“1948. Gli italiani nell’anno della svolta”

Presentato a Roma questa sera (presso Civita a piazza Venezia) il libro di

Mario Avagliano e Marco Palmieri, “1948. Gli italiani nell’anno della svolta”, Il Mulino 2018

La “svolta” è quella che pur essendo il ’48 l’anno della promulgazione della Costituzione, lo “spirito della Costituente”, osservano gli autori, si era già rotto nel ‘47, quando cade il governo unitario De Gasperi, quando i socialdemocratici rompono sulla politica estera con i socialisti, quando l’emergenza post-bellica trova un percorso più stabilizzato (anche dal piano Marshall) e quindi ristabilendo il realismo della politica di una democrazia plurale non più necessariamente unitaria.
Adolfo Battaglia, figlio di un noto azionista viterbese passato nel ’48 ai repubblicani (e lui stesso in età di essere stato un giovane azionista passato ai repubblicani) sintetizza la situazione come stressata su un ineludibile bivio: o di là con Stalin o di qua con l’Occidente. La DC forza la comunicazione anticomunista facendo ricorso a ogni enfatizzazione del male assoluto rappresentato da Stalin, il PCI entra nello stesso ring dominato dalle vignette apodittiche contro i preti e le parrocchie scatenate nella campagna elettorale.
I socialisti – dice Giorgio Benvenuto – perdono due volte: con il Fronte Popolare che si vede tagliato dalle urne il 10% rispetto alle elezioni del 1946 e nel Fronte Popolare dove l’organizzazione comunista annienta il risultato del ’46 che faceva del PSI il secondo partito nazionale.
I “socialisti unitari”, cioè i saragattiani guidati da Ivan Matteo Lombardo, prendono il 7%, i repubblicani il 2,5%. Nella vicenda elettorale più stressata della storia d’Italia non c’è grande spazio per gli intermedi e la scelta del PSI costituirà cruccio e contraddizione per un certo numero di anni, fino a determinare negli anni ’50 una netta divaricazione rispetto al PCI consolidato nell’orbita sovietica.
La democrazia laica che proveniva in parte dal disciolto Partito d’Azione, esprimendosi con ragionamenti, argomentazioni, buon senso razionale, non riesce a ritrovare un rapporto con le masse che i due opposti partiti di massa interpretano con linguaggio semplificato, agonistico, emozionale.

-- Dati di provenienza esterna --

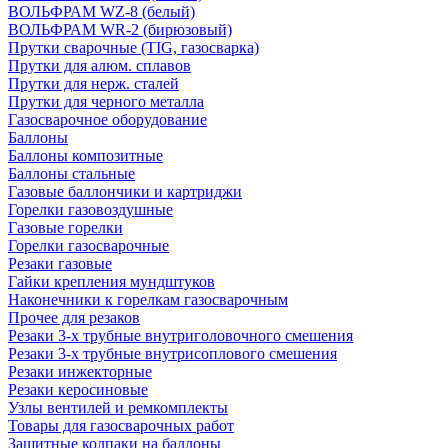
ВОЛЬФРАМ WZ-8 (белый)
ВОЛЬФРАМ WR-2 (бирюзовый)
Прутки сварочные (TIG, газосварка)
Прутки для алюм. сплавов
Прутки для нерж. сталей
Прутки для черного металла
Газосварочное оборудование
Баллоны
Баллоны композитные
Баллоны стальные
Газовые баллончики и картриджи
Горелки газовоздушные
Газовые горелки
Горелки газосварочные
Резаки газовые
Гайки крепления мундштуков
Наконечники к горелкам газосварочным
Прочее для резаков
Резаки 3-х трубные внутриголовочного смешения
Резаки 3-х трубные внутрисоплового смешения
Резаки инжекторные
Резаки керосиновые
Узлы вентилей и ремкомплекты
Товары для газосварочных работ
Защитные колпаки на баллоны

Simona Colarizi svolge l’inquadramento storico di quel ’48 rispetto ai cinque anni che vanno dal ’43 al 47. Un nuovo ciclo politico, nazionale e internazionale, era intervenuto, archiviando la problematica di guerra e costruendo i percorsi della ricostruzione occidentale in cui l’economia torna a pesare ma – osserva Colarizi – pesa moltissimo la Chiesa di Pio XII “che durante il fascismo mantiene il suo radicamento sociale capillare e caduto il fascismo copre un vuoto improvviso proprio nella coesione della società”.

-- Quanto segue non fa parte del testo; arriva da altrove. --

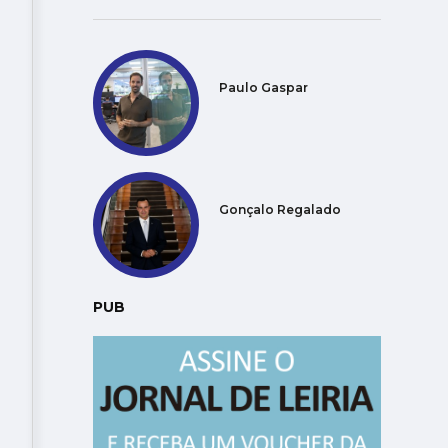
Paulo Gaspar
Gonçalo Regalado
PUB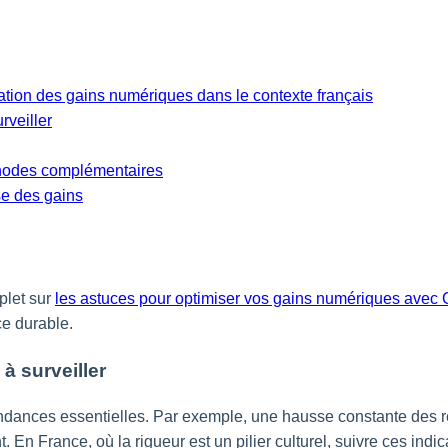
sation des gains numériques dans le contexte français
rveiller
éthodes complémentaires
se des gains
plet sur
les astuces pour optimiser vos gains numériques avec
ce durable.
à surveiller
endances essentielles. Par exemple, une hausse constante des r
En France, où la rigueur est un pilier culturel, suivre ces indi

Aldo Cazzullo spigola molte curiosità del libro e tenta un confronto con le elezioni di settanta anni dopo, quelle del 4 marzo 2018. Là votò il 92% degli italiani un terzo dei quali si è perso per strada;  là si schieravano dirigenti politici che avevano ancora un legame qualificato con la cultura, oggi le due parole sembrano irrimediabilmente scisse. Quanto alla “democrazia dissociativa” che si instaura nel ’48 – fine dell’unità nazionale – forse il passaggio era più chiaro e netto di quello che potrebbe riservare la situazione italiana oggi.